Exercise requirements: Write out the stretch of lines below that begins at the line with "Archiv der Münchner Arbeiterbewegung" and ends at the line with "09/01-05/03", including both, exactly as given and nothing more.

** Opening Data block **

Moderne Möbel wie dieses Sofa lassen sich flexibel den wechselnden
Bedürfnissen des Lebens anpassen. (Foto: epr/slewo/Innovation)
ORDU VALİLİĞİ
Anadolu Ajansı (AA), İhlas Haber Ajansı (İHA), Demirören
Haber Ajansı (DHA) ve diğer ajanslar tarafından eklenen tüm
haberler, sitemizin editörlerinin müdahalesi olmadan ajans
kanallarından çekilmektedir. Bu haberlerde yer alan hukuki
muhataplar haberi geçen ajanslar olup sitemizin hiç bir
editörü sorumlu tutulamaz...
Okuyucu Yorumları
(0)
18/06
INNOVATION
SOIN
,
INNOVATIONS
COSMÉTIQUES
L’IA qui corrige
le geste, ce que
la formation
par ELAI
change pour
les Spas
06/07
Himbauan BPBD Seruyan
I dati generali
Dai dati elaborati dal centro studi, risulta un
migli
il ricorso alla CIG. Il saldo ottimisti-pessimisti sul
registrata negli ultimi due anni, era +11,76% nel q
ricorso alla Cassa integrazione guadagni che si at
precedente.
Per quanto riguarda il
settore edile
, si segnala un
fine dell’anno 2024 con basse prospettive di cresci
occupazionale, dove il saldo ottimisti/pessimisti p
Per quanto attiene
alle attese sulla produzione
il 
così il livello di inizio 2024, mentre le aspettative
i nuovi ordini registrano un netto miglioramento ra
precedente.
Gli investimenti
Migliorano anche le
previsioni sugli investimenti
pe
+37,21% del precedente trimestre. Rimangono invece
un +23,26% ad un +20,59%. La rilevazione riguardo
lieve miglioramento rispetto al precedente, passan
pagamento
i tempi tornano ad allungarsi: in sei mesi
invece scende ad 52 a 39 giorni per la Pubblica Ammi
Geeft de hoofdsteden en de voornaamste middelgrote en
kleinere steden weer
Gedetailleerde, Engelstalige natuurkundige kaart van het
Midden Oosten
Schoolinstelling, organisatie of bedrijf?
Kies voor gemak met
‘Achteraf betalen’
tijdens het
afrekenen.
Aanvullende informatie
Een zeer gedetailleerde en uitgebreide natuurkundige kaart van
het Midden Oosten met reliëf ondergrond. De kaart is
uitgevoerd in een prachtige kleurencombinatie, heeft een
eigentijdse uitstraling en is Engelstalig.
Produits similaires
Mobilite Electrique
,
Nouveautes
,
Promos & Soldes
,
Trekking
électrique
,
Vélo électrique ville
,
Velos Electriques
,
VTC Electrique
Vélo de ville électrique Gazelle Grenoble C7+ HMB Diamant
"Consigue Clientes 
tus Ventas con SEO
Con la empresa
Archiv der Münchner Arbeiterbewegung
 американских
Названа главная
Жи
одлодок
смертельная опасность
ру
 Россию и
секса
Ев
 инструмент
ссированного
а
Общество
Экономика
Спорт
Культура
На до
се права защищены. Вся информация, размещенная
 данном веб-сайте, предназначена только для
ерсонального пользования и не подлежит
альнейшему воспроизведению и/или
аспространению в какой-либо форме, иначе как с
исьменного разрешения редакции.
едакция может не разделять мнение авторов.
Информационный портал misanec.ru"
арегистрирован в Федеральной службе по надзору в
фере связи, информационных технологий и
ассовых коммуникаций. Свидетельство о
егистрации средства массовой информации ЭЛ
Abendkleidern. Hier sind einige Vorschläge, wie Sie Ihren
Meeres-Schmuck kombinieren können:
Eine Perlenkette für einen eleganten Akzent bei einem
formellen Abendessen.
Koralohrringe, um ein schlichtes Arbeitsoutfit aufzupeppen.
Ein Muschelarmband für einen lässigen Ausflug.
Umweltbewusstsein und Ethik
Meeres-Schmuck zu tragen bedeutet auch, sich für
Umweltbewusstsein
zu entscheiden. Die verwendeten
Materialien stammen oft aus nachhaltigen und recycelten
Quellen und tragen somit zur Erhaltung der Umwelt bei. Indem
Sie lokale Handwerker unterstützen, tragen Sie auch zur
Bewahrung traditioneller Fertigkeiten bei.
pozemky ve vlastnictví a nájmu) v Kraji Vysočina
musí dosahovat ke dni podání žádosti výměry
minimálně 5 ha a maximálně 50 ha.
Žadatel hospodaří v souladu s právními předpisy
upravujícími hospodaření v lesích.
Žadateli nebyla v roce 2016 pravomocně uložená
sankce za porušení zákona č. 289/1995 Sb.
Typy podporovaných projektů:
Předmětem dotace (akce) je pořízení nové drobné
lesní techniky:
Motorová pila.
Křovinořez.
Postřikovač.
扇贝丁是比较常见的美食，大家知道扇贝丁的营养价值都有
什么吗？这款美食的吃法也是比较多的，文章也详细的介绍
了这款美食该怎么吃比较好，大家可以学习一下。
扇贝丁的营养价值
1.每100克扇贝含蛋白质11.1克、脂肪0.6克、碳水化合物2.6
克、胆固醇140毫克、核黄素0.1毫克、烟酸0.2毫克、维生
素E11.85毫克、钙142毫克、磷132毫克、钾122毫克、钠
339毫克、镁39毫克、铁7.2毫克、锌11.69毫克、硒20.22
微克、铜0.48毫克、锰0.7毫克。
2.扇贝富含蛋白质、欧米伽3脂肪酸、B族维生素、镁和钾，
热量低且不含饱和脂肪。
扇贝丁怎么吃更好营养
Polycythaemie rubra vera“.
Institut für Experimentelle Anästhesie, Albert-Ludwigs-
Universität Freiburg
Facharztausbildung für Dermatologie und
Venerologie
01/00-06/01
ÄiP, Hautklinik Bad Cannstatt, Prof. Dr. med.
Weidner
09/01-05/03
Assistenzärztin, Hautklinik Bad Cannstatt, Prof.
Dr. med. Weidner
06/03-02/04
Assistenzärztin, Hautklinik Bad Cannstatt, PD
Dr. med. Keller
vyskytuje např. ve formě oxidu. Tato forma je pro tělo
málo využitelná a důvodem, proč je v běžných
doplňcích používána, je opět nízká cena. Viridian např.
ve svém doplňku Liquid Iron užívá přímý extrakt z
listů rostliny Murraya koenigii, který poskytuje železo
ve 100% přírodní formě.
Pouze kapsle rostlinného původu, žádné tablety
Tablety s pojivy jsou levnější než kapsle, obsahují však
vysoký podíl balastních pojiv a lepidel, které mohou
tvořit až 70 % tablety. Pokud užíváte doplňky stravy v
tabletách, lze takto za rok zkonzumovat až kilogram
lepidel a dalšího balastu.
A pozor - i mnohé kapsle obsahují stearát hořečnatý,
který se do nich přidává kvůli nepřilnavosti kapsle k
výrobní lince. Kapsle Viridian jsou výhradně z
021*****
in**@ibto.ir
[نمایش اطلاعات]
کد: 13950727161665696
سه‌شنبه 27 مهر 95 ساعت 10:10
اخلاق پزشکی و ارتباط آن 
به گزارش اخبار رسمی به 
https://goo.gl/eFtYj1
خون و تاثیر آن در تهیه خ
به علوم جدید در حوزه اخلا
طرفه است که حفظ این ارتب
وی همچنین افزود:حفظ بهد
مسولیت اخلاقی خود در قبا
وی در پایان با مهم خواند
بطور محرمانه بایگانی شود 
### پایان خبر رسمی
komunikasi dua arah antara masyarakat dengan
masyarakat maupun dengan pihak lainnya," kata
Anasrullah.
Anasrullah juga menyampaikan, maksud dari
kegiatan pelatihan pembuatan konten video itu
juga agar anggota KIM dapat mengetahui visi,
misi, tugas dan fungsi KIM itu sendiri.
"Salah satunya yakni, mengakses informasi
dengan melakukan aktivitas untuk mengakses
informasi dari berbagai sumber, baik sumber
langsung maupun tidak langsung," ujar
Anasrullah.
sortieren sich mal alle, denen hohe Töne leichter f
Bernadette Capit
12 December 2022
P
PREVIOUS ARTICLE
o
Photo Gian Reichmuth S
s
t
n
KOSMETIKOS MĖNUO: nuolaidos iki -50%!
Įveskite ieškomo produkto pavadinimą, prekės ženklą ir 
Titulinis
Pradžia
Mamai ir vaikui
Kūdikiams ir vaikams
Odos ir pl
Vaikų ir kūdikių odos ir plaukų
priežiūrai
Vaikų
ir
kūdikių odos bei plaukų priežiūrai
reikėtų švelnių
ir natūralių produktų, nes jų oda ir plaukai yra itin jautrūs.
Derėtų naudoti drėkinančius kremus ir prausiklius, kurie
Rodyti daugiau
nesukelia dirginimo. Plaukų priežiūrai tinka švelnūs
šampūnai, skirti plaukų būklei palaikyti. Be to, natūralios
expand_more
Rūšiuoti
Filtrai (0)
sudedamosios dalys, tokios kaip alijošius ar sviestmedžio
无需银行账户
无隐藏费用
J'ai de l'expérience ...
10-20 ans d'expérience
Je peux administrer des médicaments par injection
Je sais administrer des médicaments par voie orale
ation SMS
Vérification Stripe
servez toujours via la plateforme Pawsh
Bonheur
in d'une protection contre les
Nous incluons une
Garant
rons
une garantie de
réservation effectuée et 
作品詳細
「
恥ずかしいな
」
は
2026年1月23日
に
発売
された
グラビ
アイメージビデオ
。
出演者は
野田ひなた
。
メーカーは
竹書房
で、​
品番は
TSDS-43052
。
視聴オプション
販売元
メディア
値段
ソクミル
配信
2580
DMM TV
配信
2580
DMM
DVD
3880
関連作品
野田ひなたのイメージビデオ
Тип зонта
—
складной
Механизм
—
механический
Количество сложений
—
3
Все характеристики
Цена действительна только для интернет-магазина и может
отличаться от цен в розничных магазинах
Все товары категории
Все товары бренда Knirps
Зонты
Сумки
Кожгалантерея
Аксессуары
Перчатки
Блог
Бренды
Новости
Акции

** Closing Data block **

Result:
Archiv der Münchner Arbeiterbewegung
 американских
Названа главная
Жи
одлодок
смертельная опасность
ру
 Россию и
секса
Ев
 инструмент
ссированного
а
Общество
Экономика
Спорт
Культура
На до
се права защищены. Вся информация, размещенная
 данном веб-сайте, предназначена только для
ерсонального пользования и не подлежит
альнейшему воспроизведению и/или
аспространению в какой-либо форме, иначе как с
исьменного разрешения редакции.
едакция может не разделять мнение авторов.
Информационный портал misanec.ru"
арегистрирован в Федеральной службе по надзору в
фере связи, информационных технологий и
ассовых коммуникаций. Свидетельство о
егистрации средства массовой информации ЭЛ
Abendkleidern. Hier sind einige Vorschläge, wie Sie Ihren
Meeres-Schmuck kombinieren können:
Eine Perlenkette für einen eleganten Akzent bei einem
formellen Abendessen.
Koralohrringe, um ein schlichtes Arbeitsoutfit aufzupeppen.
Ein Muschelarmband für einen lässigen Ausflug.
Umweltbewusstsein und Ethik
Meeres-Schmuck zu tragen bedeutet auch, sich für
Umweltbewusstsein
zu entscheiden. Die verwendeten
Materialien stammen oft aus nachhaltigen und recycelten
Quellen und tragen somit zur Erhaltung der Umwelt bei. Indem
Sie lokale Handwerker unterstützen, tragen Sie auch zur
Bewahrung traditioneller Fertigkeiten bei.
pozemky ve vlastnictví a nájmu) v Kraji Vysočina
musí dosahovat ke dni podání žádosti výměry
minimálně 5 ha a maximálně 50 ha.
Žadatel hospodaří v souladu s právními předpisy
upravujícími hospodaření v lesích.
Žadateli nebyla v roce 2016 pravomocně uložená
sankce za porušení zákona č. 289/1995 Sb.
Typy podporovaných projektů:
Předmětem dotace (akce) je pořízení nové drobné
lesní techniky:
Motorová pila.
Křovinořez.
Postřikovač.
扇贝丁是比较常见的美食，大家知道扇贝丁的营养价值都有
什么吗？这款美食的吃法也是比较多的，文章也详细的介绍
了这款美食该怎么吃比较好，大家可以学习一下。
扇贝丁的营养价值
1.每100克扇贝含蛋白质11.1克、脂肪0.6克、碳水化合物2.6
克、胆固醇140毫克、核黄素0.1毫克、烟酸0.2毫克、维生
素E11.85毫克、钙142毫克、磷132毫克、钾122毫克、钠
339毫克、镁39毫克、铁7.2毫克、锌11.69毫克、硒20.22
微克、铜0.48毫克、锰0.7毫克。
2.扇贝富含蛋白质、欧米伽3脂肪酸、B族维生素、镁和钾，
热量低且不含饱和脂肪。
扇贝丁怎么吃更好营养
Polycythaemie rubra vera“.
Institut für Experimentelle Anästhesie, Albert-Ludwigs-
Universität Freiburg
Facharztausbildung für Dermatologie und
Venerologie
01/00-06/01
ÄiP, Hautklinik Bad Cannstatt, Prof. Dr. med.
Weidner
09/01-05/03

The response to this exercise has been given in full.